Le Parlement jurassien unanime pour une votation populaire
(Keystone-ATS) Deux jours après le Grand Conseil bernois, le Parlement jurassien a ouvert mercredi la voie à une votation populaire sur la création d’un nouveau canton du Jura avec le Jura bernois. Les partis ont appuyé à l’unanimité le processus.
La révision de la constitution cantonale, adoptée par 59 voix sans opposition et sans abstention, porte sur l’ajout d’un article 139. Celui-ci accorde au Gouvernement jurassien la compétence de lancer les démarches pour la création d’un canton regroupant Jura bernois et Jura. Cette modification sera soumise au référendum obligatoire lors d’un vote simultané en automne organisé dans les deux régions.
L’adoption de l’article 139 a été saluée par des applaudissements nourris. Mais contrairement au débat sur le rapport sur l’unité du Jura, les députés n’ont pas entonné la Rauracienne, le chant des militants jurassiens. Les députés n’ont d’ailleurs jamais fait preuve de triomphalisme, soulignant que rien n’était acquis.
Statut de canton
«La région jurassienne est à un tournant de son histoire», a lancé la ministre Elisabeth Baume-Schneider. La cheffe du Département de la formation, de la culture et des sports a expliqué les avantages pour une communauté d’appartenir à un canton. «La souveraineté cantonale jurassienne a des effets positifs», a-t-elle ajouté en citant le développement économique, l’évolution démographique ou le pouvoir de décision.

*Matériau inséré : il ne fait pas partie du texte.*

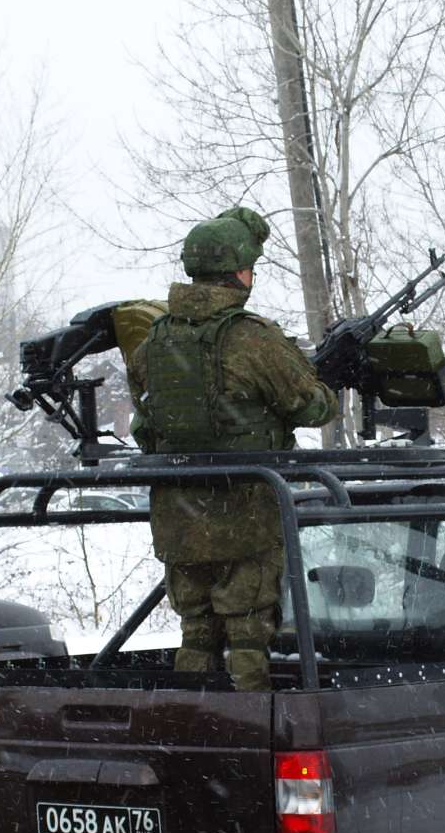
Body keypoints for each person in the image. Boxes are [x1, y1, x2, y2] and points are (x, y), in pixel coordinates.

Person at [127, 211, 338, 691]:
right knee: (247, 638)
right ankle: (249, 731)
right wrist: (325, 387)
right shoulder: (252, 338)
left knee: (196, 633)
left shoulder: (155, 340)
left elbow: (147, 423)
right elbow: (311, 407)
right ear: (239, 272)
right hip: (245, 515)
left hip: (180, 519)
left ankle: (191, 726)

Evoquant la création d’un nouveau canton, Elisabeth Baume-Schneider a affirmé que l’opération ne ferait pas de perdant. Le gouvernement s’engage à être à l’écoute du Jura bernois. La ministre a prôné le dialogue et l’ouverture dans la perspective de cette votation.
Automne chaud
Les populations du Jura bernois et du Jura se rendront aux urnes au mois de novembre. La date n’a pas encore été fixée. Elle pourrait dépendre d’un éventuel référendum de l’UDC bernoise contre la loi sur le statut particulier.
Les citoyens jurassiens et jurassiens bernois diront lors de cette votation s’ils donnent le feu vert à leur gouvernement respectif pour engager un processus menant à la création d’un nouveau canton. Si le «non» devait l’emporter dans l’une des deux régions, l’idée de créer une nouvelle entité serait abandonnée. Ne resterait que l’option du vote communaliste.